ROC Area-Under-Curve Explained
Some things may take years to have them figured out. It is when someone shows you a definition of some "basic" mathematical object, but does not say why is this defined this way and how should it be interpreted. Moreover, you won't find the answer to your "why" and "how" questions so easily either because they are "so simple" that noone cares to tell, or simply because noone cares. Some time passes and you forget your desire to find out the meaning and just get used to the definition.
For example, it took me some months after I first heard the definition of matrix multiplication to understand why was it defined precisely like that. Same with the notion of a "determinant". Same with pretty much any other university's first-year mathematical object. The problem is probably in the fact that many of our math courses are "definition-based", not "intuition-based", but anyway, that's not the subject of this post.
Today I've accidentally discovered the interpretation of yet another object that I've heard about more than a year before and had to wait for additional clues since then: the ROC area-under-curve statistic. For those who don't know what that is: it's a way to measure the goodness of a classification algorithm by plotting a certain curve and measuring the area under this curve. It is intuitively clear that the value will be close to 1 for a "good" algorithm and 0.5 for a "bad" one.

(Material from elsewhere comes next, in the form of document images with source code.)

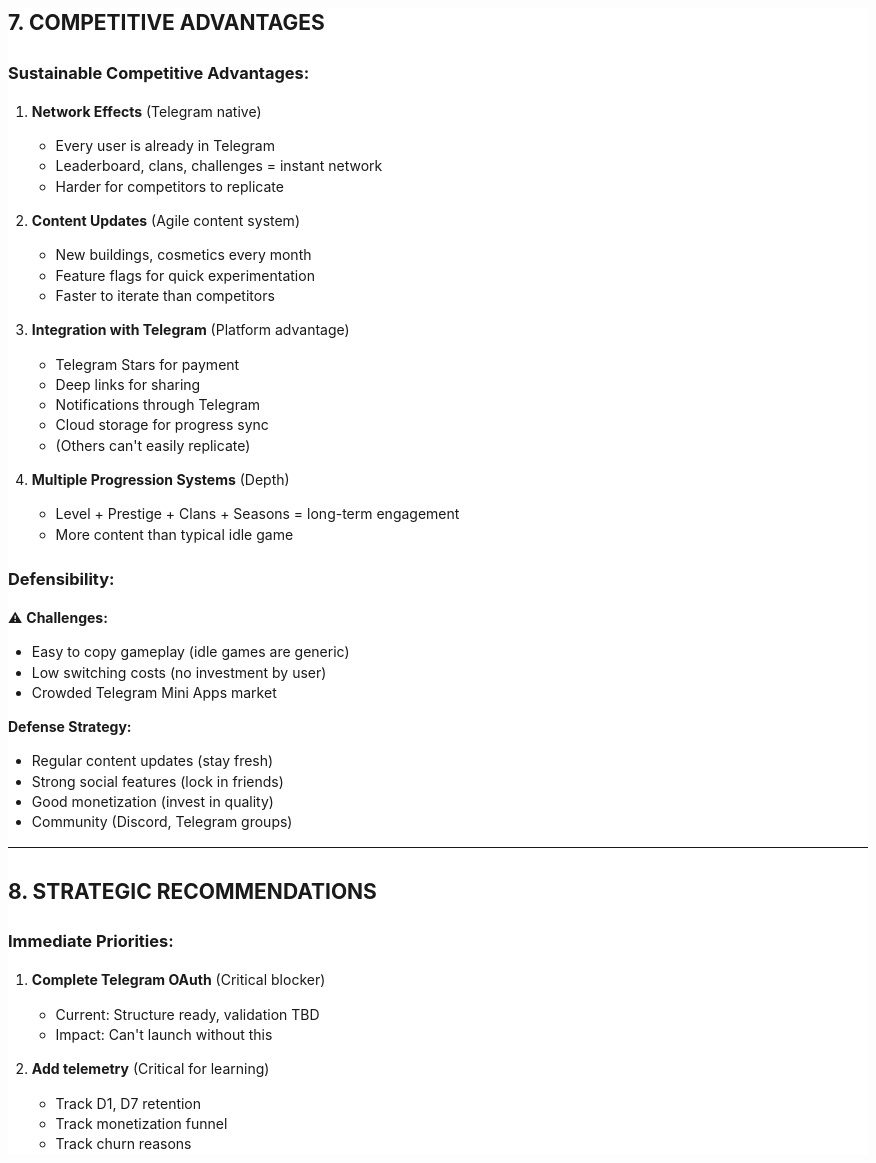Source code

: ## 7. COMPETITIVE ADVANTAGES

### Sustainable Competitive Advantages:

1. **Network Effects** (Telegram native)
   - Every user is already in Telegram
   - Leaderboard, clans, challenges = instant network
   - Harder for competitors to replicate

2. **Content Updates** (Agile content system)
   - New buildings, cosmetics every month
   - Feature flags for quick experimentation
   - Faster to iterate than competitors

3. **Integration with Telegram** (Platform advantage)
   - Telegram Stars for payment
   - Deep links for sharing
   - Notifications through Telegram
   - Cloud storage for progress sync
   - (Others can't easily replicate)

4. **Multiple Progression Systems** (Depth)
   - Level + Prestige + Clans + Seasons = long-term engagement
   - More content than typical idle game

### Defensibility:

⚠️ **Challenges:**
- Easy to copy gameplay (idle games are generic)
- Low switching costs (no investment by user)
- Crowded Telegram Mini Apps market

**Defense Strategy:**
- Regular content updates (stay fresh)
- Strong social features (lock in friends)
- Good monetization (invest in quality)
- Community (Discord, Telegram groups)

---

## 8. STRATEGIC RECOMMENDATIONS

### Immediate Priorities:

1. **Complete Telegram OAuth** (Critical blocker)
   - Current: Structure ready, validation TBD
   - Impact: Can't launch without this

2. **Add telemetry** (Critical for learning)
   - Track D1, D7 retention
   - Track monetization funnel
   - Track churn reasons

Other than that, it was pretty impossible to find in the whole internet any useful hint as to what might that area actually mean.
I've found that hint today, in a rather unexpected place. I've enjoyed it so much that I wanted to share this simple piece of information with you:
The area under ROC curve specifies the probability that, when we draw one positive and one negative example at random, the decision function assigns a higher value to the positive than to the negative example.
And have you had similar revelations? If so, I invite you to share them in the comments, I'm pretty sure many will be interested to hear.